Description
Miguel Esteva
2023-02-12 17:15:40 MST
Can you share slurmd logs from the node where you files not being cleaned up? cheers, Marcin In addition to the comment from Marcin please follow these steps. 1. Set DebugFlags=jobcontainer + debug2 2. ls -lahR of the path where the file is not being removed 3. Attach the job_container.conf 4. scontrol show job of the affected job. 5. Attach the sbatch script if any and job submission arguments. There is a small delay but the files should be cleaned up even if there is a slight delay. Hi Marcin and Jason, Saw nothing in the logs and indeed bumped slurmd logging to debug3 (then lowered to debug2). Will add JobContainer to the debug flags and share what I find. Thank you. Created attachment 28880 [details]
slurmd node logs
Hi Marcin and Jason,
Some logs from nodes that didn't clean up are attached.
Our job_container.conf is simply:
AutoBasePath=true
BasePath=/vast/scratch/tmp
I can see these entries:
[2023-02-16T09:25:16.576] [1362352.extern] debug2: _rm_data: could not remove path: /vast/scratch/tmp/1362352: Device or resource busy
However, even when that entry is show, I have not been able to reproduce with my own jobs, even when they were cancelled halfway. Directories get cleaned up ok.

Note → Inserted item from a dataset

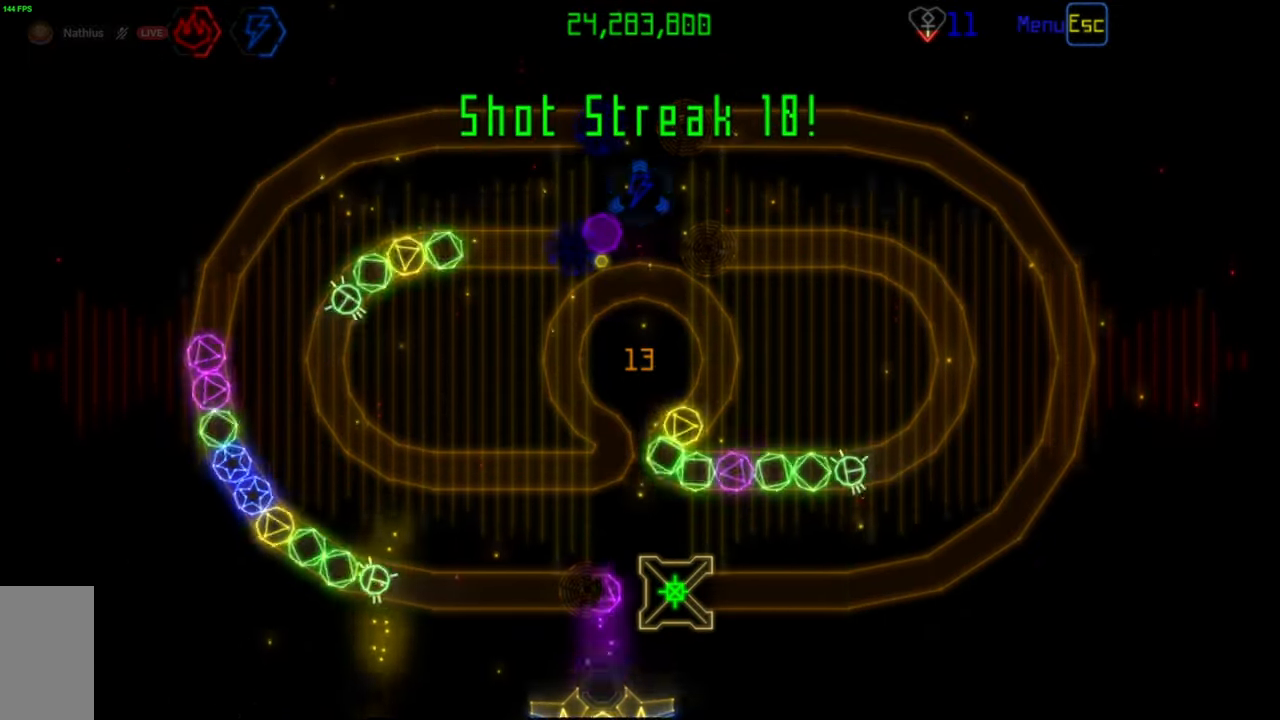
{"keys": [], "mouse": [], "events": []}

What I see from the jobs run by the users is that the majority got cancelled.
I should mention that the mount used for BasePath is NFSv3 that we use for scratch:
vast:/scratch /vast/scratch nfs vers=3,relatime,nodiratime,acregmax=3,acdirmin=3,acdirmax=3,mountproto=tcp
/etc/slurm/plugins/conf.d/tmpdir.conf is present but the contents are all commented out.
Kind regards,
Miguel
Created attachment 28883 [details]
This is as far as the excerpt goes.